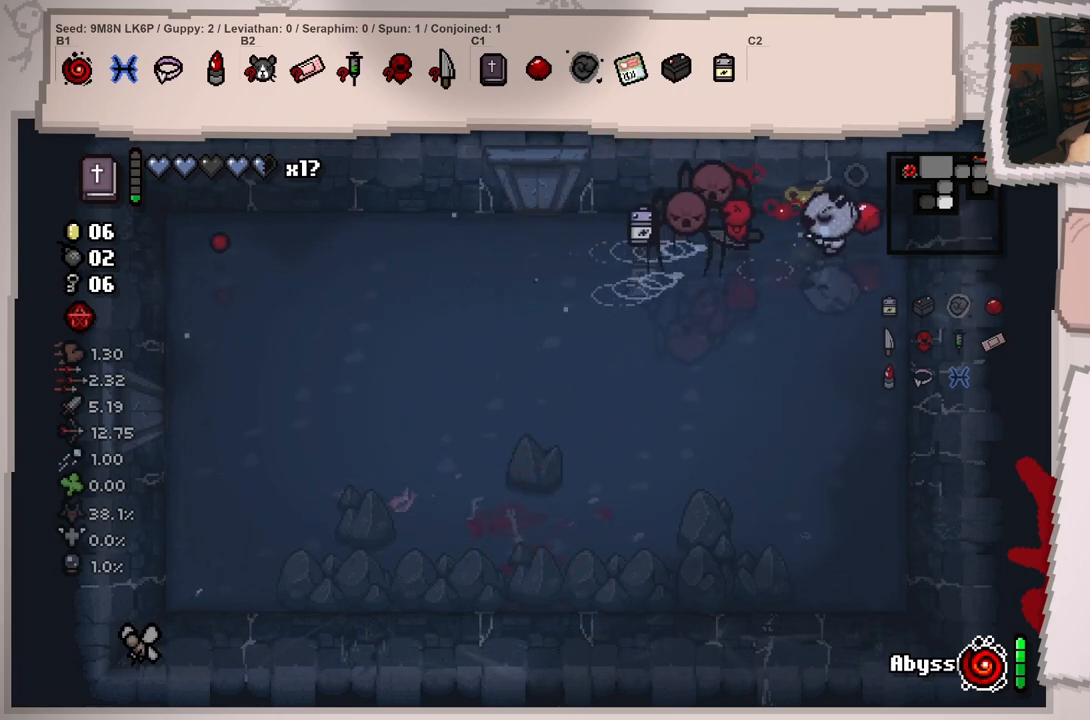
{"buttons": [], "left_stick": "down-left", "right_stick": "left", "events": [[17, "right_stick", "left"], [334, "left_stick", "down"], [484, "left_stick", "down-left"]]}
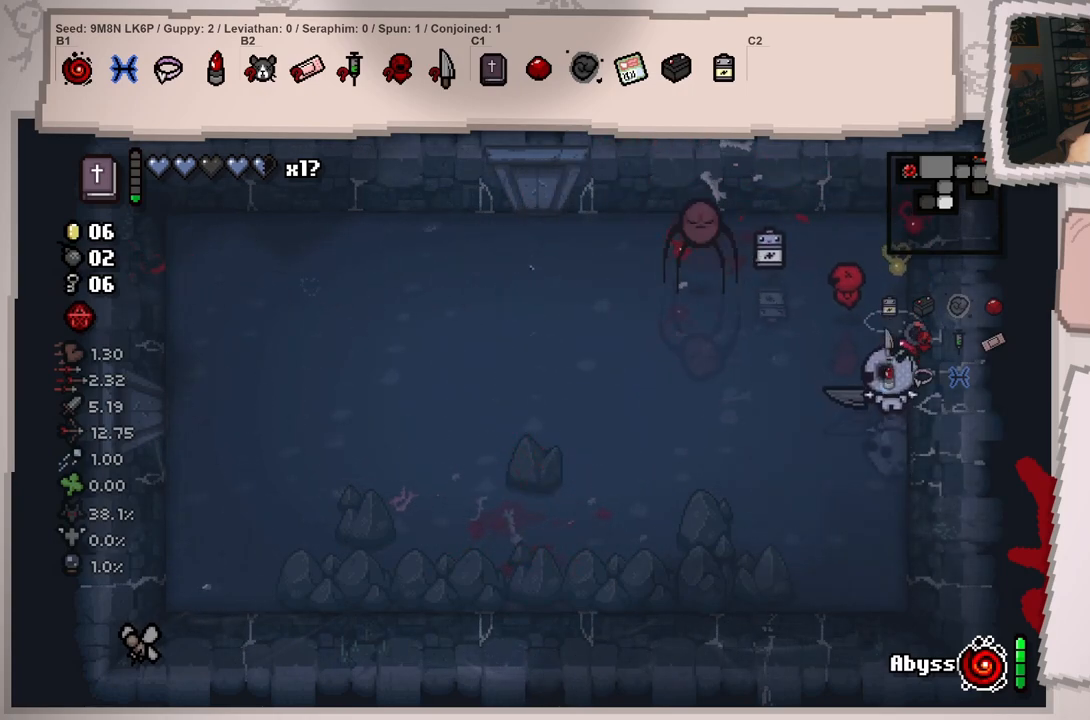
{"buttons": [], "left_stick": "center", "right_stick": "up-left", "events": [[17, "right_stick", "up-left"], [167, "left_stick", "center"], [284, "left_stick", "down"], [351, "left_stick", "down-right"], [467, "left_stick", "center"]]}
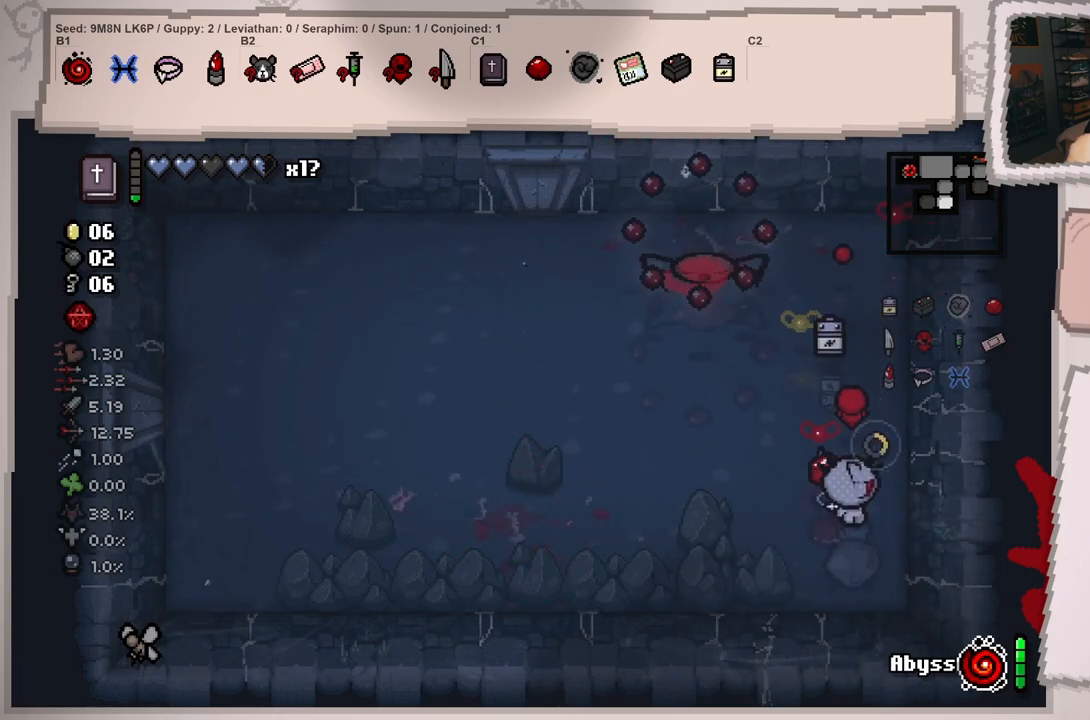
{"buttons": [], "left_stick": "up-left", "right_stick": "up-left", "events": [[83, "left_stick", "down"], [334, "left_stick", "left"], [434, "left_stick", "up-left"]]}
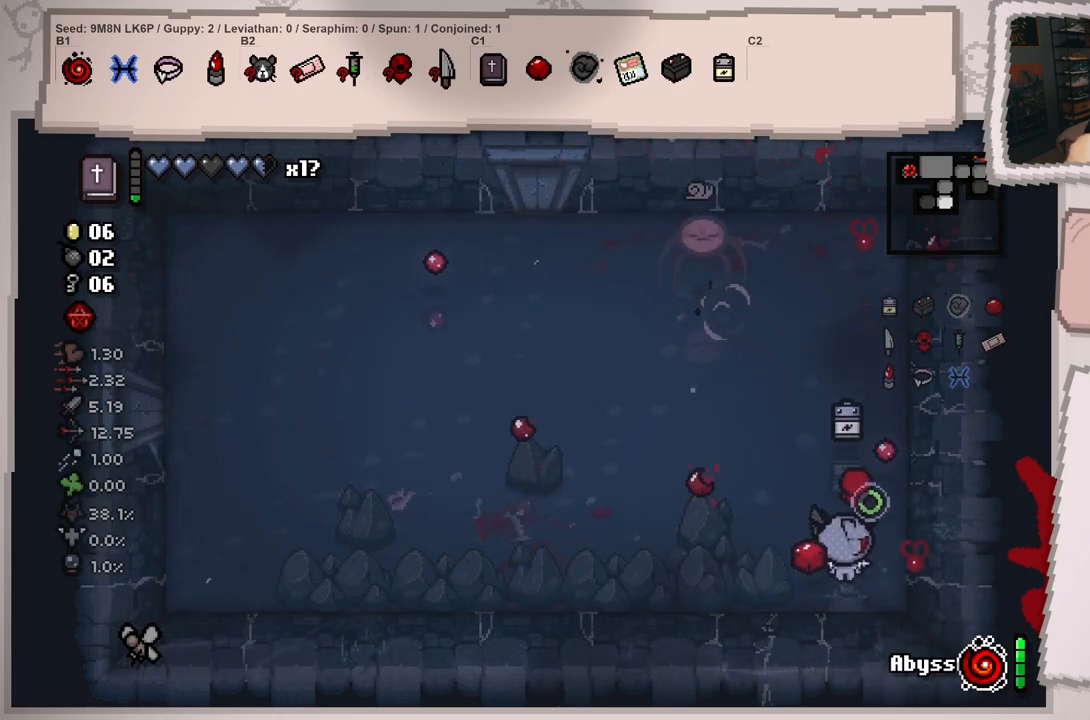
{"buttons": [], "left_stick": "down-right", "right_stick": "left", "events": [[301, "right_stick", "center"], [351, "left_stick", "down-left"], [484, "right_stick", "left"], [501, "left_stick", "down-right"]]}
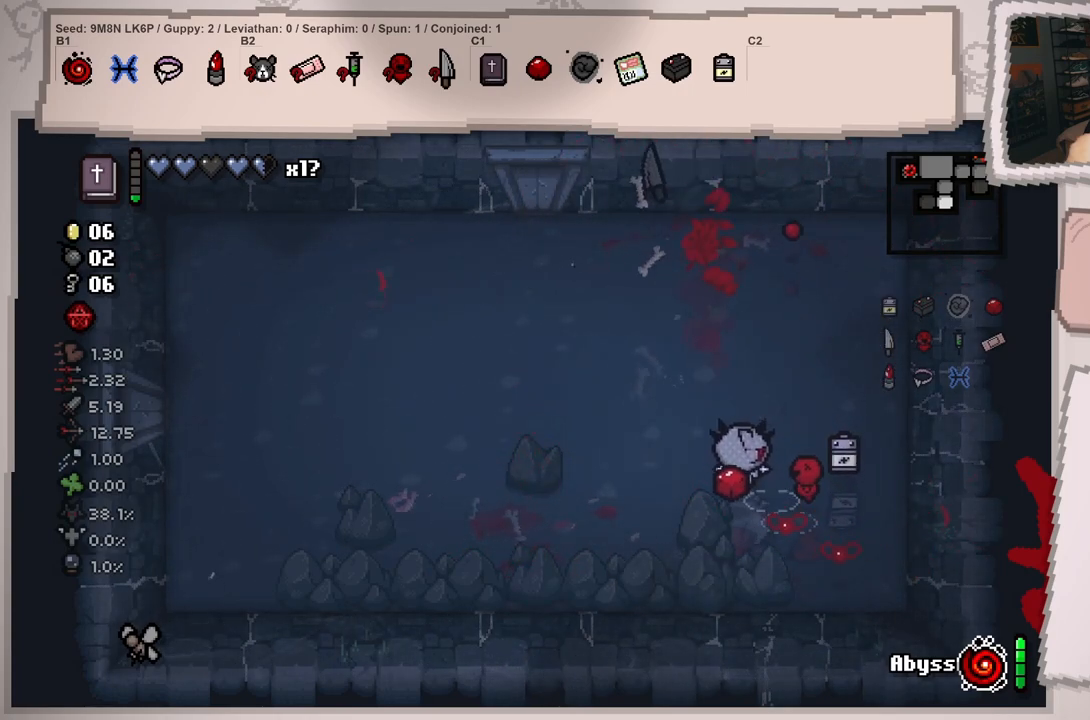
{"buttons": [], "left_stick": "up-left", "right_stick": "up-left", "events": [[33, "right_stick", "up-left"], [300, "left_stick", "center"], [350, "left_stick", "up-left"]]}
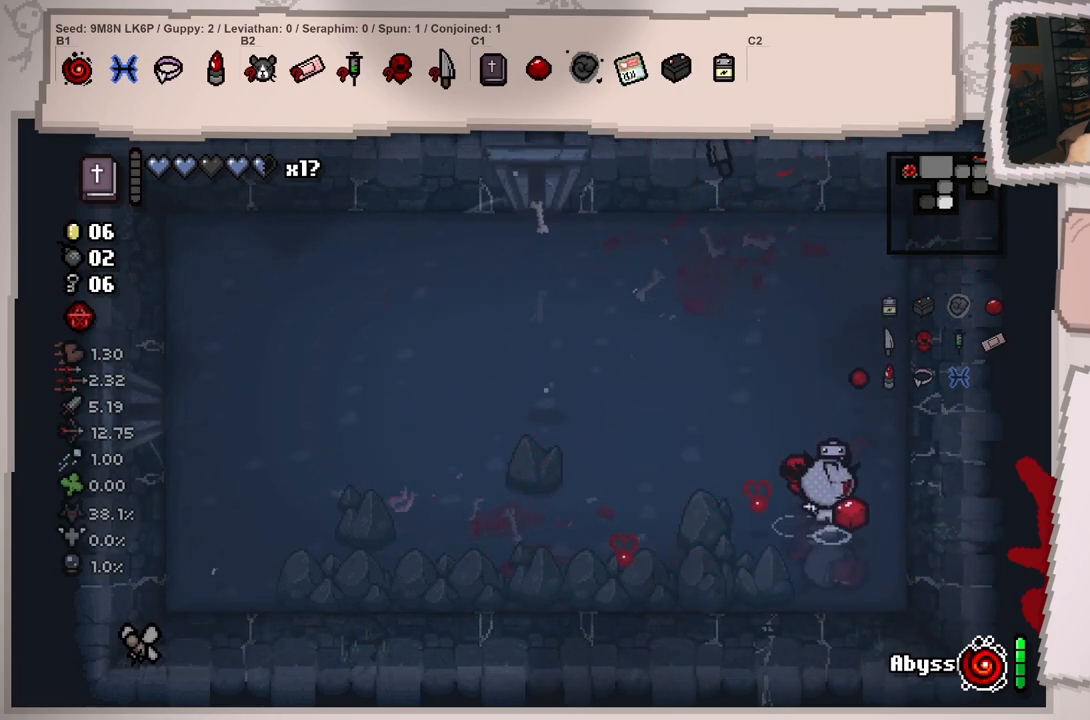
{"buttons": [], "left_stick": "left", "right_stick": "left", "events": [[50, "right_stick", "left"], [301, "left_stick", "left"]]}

================

• [Exercise instructions] A faithful copy of the entries above is needed, one that contains no images.

• [Answer to this problem]
{"buttons": [], "left_stick": "down-left", "right_stick": "left", "events": [[17, "right_stick", "left"], [334, "left_stick", "down"], [484, "left_stick", "down-left"]]}
{"buttons": [], "left_stick": "center", "right_stick": "up-left", "events": [[17, "right_stick", "up-left"], [167, "left_stick", "center"], [284, "left_stick", "down"], [351, "left_stick", "down-right"], [467, "left_stick", "center"]]}
{"buttons": [], "left_stick": "up-left", "right_stick": "up-left", "events": [[83, "left_stick", "down"], [334, "left_stick", "left"], [434, "left_stick", "up-left"]]}
{"buttons": [], "left_stick": "down-right", "right_stick": "left", "events": [[301, "right_stick", "center"], [351, "left_stick", "down-left"], [484, "right_stick", "left"], [501, "left_stick", "down-right"]]}
{"buttons": [], "left_stick": "up-left", "right_stick": "up-left", "events": [[33, "right_stick", "up-left"], [300, "left_stick", "center"], [350, "left_stick", "up-left"]]}
{"buttons": [], "left_stick": "left", "right_stick": "left", "events": [[50, "right_stick", "left"], [301, "left_stick", "left"]]}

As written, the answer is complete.